FTA Announces Final Rule Requiring Transit Agencies to Manage, Prioritize Capital Assets
The U.S. Department of Transportation’s Federal Transit Administration (FTA) has announced a final rule requiring FTA grantees to develop management plans for their public transportation assets, including vehicles, facilities, equipment, and other infrastructure. Transit asset management (TAM) is an essential practice for providing safer, more reliable transit service nationwide, while helping lower operating costs.
“The Obama Administration has made transportation infrastructure a priority across the United States,” said U.S. Transportation Secretary Anthony Foxx. “FTA’s new transit asset management rule will ensure that large and small transit operators take a common sense, strategic approach to maintaining their assets.

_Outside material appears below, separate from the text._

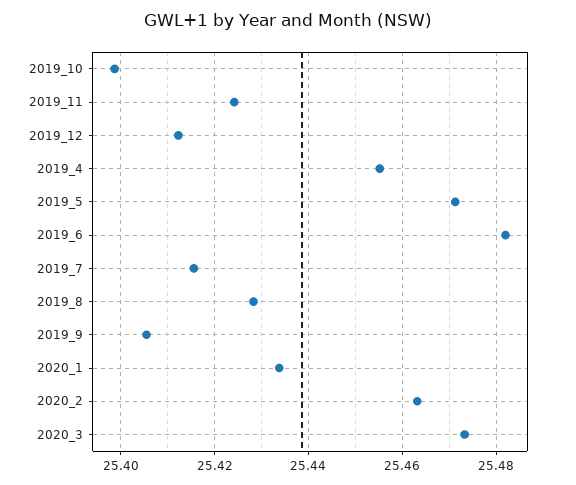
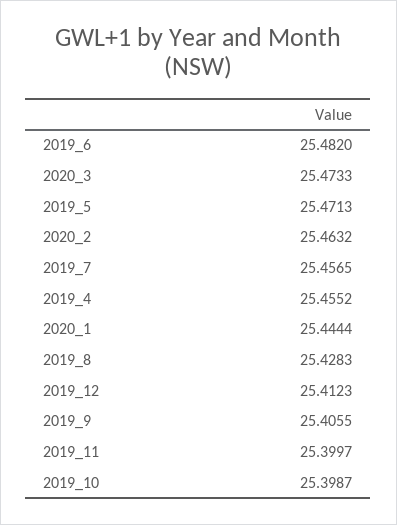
2019_11: 25.424 -> 25.3997
2019_7: 25.416 -> 25.4565
2020_1: 25.434 -> 25.4444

This rule is a big step toward ensuring safe and efficient transit service for the tens of millions of Americans who rely on public transportation each day.”
Transit asset management lays out a strategic approach to maintain and improve capital assets, based on careful planning and improved decision-making, such as reviewing inventories and setting performance targets and budgets to achieve state of good repair goals. The rule, required under MAP-21 legislation, is intended to close the gap on aging and poorly maintained transit assets. In 2013, FTA estimated that the transit industry had deferred maintenance and replacement needs totaling $86 billion, representing more than 12 percent of transit assets nationwide. FTA estimates that more than half of that backlog is made up by rail systems. In addition, nearly half of all buses are in either poor or marginal condition, meaning that they are due – or soon due – for replacement.
“We’ve worked inclusively with our grantees to develop the TAM rule, setting clear requirements for transit agencies to identify and prioritize state of good repair needs,” said FTA Acting Administrator Carolyn Flowers. “The good news for both transit operators and the traveling public is that the rule will improve safety and reliability and result in fewer travel delays for passengers.”
By requiring transit agencies to better track and maintain assets, the TAM rule will help them save the costs associated with breakdowns. In 2013, agencies reported spending $2.2 billion in mechanical failures; if only 1 to 2 percent of breakdowns are avoided thanks to better transit asset management practices, the rule will be cost-effective. Moreover, agencies will realize benefits from improved asset management such as increased reliability, transparency, and accountability.
Under the TAM rule, each FTA-supported transit provider will be required to inventory and assess the conditions of their assets, develop priorities for investment based on the inventory, and establish performance targets to keep assets in a state of good repair.
As FTA developed the TAM rule, it hosted listening sessions at dozens of events, ran webinars and conducted a multi-phase public comment period.
The new rule takes effect in October 2016. Agencies must complete asset management plans within two years and establish preliminary state of good repair performance targets by January 2017. The rule also establishes new reporting requirements to the National Transit Database.